Tik Tok, il social dei “giovanissimi”, ha cominciato a popolarsi anche in Italia seguito dal trend del “Tik Tok Marketing” con servizi specifici – a volte un po’ dubbi – offerti alle aziende per “fare marketing su Tik Tok”.

Si tratta di un’opportunità concreta di business o di una bufala? Per rispondere correttamente a questa domanda, cominciamo a fare delle osservazioni con informazioni e dati alla mano.

La prima informazione è che Tik Tok è un social network sicuramente in crescita: fondato nel 2016 da una società cinese, è da diversi mesi l’app più scaricata al mondo con circa 63 milioni di download ad agosto 2019. 

Nata ufficialmente come Musical.ly, la sua particolarità consiste nel fatto che gli utenti possono caricare brevi video da 15 a 60 secondi nei quali, solitamente, si esibiscono con performance di canto, ballo, recitazione o smorfie. Basta scaricare l’app per accedere ad una galleria variegata di aspiranti ballerini, cantanti, comici, illusionisti e così via.

Dal punto di vista pubblicitario, è possibile inserire la propria pubblicità nei flussi di video degli utenti (con la particolarità che questa funzione, detta brand takeover, è assegnata ad un solo brand al giorno), creando sfide tematiche con gli hashtag, inserendo video native oppure creando “maschere” personalizzate da far usare agli utenti, come quelle famose in Snapchat.

Rispetto ai numeri in Italia, a fronte di 800 milioni di iscritti nel mondo, nel nostro Paese se ne contano oltre 2 milioni e 400 mila attivi mensilmente, con prevalenza di teenager e per il 65% di sesso femminile. La media di utilizzo dell’app è di circa 34 minuti, con un’apertura media dell’applicazione di 6 volte al giorno e circa 3 miliardi di visualizzazioni mensili dei video.

Come schierarsi quindi rispetto al Tik Tok Marketing? La risposta è molto semplice: bisogna considerare l’aspetto “strategia” e l’aspetto “tecnologia” nel marketing.

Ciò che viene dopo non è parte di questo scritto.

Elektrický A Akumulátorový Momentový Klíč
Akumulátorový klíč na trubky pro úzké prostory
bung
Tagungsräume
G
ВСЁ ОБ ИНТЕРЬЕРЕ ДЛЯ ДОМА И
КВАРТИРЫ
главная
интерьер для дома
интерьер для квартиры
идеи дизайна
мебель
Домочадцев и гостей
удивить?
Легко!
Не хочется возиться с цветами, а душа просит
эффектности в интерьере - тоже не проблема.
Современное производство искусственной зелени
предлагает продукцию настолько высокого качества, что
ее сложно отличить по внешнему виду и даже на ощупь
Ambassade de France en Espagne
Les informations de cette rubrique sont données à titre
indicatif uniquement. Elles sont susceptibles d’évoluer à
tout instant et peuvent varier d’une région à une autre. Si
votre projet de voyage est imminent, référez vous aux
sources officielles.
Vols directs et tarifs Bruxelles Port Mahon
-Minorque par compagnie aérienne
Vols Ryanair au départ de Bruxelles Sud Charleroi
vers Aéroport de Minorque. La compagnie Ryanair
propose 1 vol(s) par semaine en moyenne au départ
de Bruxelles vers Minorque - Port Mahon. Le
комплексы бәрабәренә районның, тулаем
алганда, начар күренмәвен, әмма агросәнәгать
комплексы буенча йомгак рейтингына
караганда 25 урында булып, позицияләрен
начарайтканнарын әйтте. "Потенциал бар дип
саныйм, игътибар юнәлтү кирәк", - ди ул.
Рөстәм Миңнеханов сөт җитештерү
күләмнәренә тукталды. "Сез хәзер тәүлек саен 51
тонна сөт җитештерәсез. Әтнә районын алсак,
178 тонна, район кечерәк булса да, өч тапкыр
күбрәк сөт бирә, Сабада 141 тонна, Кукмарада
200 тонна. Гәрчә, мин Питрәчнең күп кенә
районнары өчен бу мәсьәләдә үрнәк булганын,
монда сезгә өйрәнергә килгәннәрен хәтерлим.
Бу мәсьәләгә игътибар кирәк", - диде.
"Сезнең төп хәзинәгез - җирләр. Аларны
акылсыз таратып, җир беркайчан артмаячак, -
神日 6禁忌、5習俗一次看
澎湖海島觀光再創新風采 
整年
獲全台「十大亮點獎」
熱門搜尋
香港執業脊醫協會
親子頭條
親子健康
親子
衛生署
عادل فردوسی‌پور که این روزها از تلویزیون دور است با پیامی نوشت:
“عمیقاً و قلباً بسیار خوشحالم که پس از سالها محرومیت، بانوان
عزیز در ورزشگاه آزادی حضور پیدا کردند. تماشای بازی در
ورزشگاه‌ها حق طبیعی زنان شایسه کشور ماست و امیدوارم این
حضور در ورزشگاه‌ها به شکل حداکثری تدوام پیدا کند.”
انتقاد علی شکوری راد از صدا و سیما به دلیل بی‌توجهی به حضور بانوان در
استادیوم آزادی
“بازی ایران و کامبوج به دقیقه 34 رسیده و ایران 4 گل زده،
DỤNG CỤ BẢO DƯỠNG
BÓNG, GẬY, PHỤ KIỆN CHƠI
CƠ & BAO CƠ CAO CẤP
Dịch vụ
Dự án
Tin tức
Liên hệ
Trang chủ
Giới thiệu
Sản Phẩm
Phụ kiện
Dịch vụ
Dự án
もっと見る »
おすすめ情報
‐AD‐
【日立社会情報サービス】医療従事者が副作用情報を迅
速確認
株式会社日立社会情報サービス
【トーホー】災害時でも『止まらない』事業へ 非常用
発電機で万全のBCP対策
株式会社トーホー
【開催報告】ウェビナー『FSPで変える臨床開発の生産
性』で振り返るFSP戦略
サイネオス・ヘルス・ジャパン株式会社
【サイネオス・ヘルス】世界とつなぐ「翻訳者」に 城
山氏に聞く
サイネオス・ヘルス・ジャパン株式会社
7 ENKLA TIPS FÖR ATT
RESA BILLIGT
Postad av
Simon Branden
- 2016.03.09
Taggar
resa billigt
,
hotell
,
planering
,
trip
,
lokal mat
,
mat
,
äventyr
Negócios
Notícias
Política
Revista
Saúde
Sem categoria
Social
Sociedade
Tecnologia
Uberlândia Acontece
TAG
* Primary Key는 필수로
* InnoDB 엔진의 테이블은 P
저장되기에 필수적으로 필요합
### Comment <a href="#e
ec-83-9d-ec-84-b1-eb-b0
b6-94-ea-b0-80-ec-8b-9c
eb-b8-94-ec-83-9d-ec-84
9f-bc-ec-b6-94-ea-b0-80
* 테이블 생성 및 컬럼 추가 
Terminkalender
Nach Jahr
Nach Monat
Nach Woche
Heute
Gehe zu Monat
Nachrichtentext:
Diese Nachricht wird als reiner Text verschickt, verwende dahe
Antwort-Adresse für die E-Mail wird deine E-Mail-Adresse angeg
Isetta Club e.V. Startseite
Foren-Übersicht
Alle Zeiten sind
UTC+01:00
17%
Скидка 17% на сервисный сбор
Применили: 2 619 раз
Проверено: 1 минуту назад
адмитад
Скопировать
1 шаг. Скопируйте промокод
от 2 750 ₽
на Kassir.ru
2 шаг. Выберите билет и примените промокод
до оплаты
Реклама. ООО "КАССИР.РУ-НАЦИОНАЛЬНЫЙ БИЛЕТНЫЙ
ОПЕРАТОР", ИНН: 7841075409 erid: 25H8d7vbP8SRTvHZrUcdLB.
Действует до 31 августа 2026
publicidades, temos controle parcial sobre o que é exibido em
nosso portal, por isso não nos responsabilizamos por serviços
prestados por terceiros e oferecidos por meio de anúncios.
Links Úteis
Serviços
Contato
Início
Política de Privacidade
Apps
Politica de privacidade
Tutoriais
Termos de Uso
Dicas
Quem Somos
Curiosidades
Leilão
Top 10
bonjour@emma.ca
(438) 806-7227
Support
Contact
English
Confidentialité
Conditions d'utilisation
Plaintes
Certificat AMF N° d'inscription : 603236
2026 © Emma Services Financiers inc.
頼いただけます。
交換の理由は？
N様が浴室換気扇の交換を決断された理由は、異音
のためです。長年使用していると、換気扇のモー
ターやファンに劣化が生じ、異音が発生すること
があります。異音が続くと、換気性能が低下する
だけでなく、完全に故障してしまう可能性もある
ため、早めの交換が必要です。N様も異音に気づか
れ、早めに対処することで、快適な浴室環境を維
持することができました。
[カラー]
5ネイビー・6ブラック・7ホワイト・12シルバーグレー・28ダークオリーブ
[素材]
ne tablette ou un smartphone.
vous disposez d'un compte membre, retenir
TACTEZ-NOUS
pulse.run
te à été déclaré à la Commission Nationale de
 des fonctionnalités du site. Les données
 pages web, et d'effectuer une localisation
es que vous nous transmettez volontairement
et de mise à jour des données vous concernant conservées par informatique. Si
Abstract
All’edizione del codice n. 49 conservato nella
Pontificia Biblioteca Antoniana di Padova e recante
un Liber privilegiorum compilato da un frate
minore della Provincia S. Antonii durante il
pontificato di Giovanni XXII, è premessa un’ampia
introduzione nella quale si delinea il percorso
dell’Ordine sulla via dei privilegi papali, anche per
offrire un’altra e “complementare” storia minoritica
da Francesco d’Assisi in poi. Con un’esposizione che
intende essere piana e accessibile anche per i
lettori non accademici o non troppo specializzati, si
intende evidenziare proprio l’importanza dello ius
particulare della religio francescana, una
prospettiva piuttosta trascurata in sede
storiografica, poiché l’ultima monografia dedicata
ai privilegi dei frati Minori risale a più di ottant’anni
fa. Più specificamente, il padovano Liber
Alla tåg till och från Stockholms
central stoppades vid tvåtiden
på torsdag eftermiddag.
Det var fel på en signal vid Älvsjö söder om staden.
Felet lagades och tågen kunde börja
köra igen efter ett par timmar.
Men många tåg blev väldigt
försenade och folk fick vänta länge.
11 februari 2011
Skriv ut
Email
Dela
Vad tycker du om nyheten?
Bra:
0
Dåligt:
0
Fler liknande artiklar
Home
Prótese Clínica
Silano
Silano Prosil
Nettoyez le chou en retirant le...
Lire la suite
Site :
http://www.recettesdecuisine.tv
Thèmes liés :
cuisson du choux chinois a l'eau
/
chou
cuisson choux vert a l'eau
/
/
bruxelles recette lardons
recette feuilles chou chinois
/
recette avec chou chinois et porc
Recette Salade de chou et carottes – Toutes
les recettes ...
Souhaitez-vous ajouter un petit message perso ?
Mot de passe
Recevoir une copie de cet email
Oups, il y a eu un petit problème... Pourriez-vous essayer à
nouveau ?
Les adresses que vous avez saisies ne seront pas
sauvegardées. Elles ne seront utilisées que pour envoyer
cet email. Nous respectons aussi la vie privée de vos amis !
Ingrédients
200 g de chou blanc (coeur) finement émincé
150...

Tik Tok può essere utile, soprattutto se il nostro business si rivolge ad un target giovane (gli utenti Tik Tok con meno di 30 anni rappresentano 2/3 del pubblico totale ed i teenager – in particolare la fascia entro i 16 anni – la stanno preferendo a Facebook). In seconda battuta, essere tra i primi business ad entrare su Tik Tok in Italia può considerarsi un vantaggio, ma questa mossa può non portare i risultati voluti senza curare prima l’aspetto “strategia”.

Il consiglio di lettura, pertanto, è di tenere sempre ben presente quanto spiegato in libri fondamentali come Le 22 immutabili leggi del marketing di Al Ries e Jack Trout e Tribù di Seth Godin, senza farsi prendere troppo dal trend “novità-del-momento-marketing”.